WHAT IS BEING ASKED —
Copy every line of the data in which the word "something" occurs.

MATERIAL FOR THIS EXERCISE —
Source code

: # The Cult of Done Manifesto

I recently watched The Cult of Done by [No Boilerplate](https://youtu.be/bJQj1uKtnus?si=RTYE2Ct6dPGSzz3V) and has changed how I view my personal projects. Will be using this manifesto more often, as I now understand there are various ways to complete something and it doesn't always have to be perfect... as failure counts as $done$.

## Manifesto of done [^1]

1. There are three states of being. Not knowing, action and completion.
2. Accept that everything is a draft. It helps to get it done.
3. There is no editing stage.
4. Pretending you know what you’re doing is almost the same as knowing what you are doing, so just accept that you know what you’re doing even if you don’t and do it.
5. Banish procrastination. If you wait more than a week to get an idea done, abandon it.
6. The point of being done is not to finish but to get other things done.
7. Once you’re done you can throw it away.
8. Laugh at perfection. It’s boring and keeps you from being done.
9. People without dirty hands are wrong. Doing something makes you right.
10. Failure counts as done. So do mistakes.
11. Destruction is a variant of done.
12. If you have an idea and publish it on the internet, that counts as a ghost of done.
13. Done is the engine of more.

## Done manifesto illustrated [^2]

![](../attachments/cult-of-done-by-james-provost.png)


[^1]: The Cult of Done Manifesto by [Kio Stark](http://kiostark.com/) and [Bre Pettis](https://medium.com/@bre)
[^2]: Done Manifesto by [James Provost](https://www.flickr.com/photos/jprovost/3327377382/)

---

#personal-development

FINISHED TASK —
I recently watched The Cult of Done by [No Boilerplate](https://youtu.be/bJQj1uKtnus?si=RTYE2Ct6dPGSzz3V) and has changed how I view my personal projects. Will be using this manifesto more often, as I now understand there are various ways to complete something and it doesn't always have to be perfect... as failure counts as $done$.
9. People without dirty hands are wrong. Doing something makes you right.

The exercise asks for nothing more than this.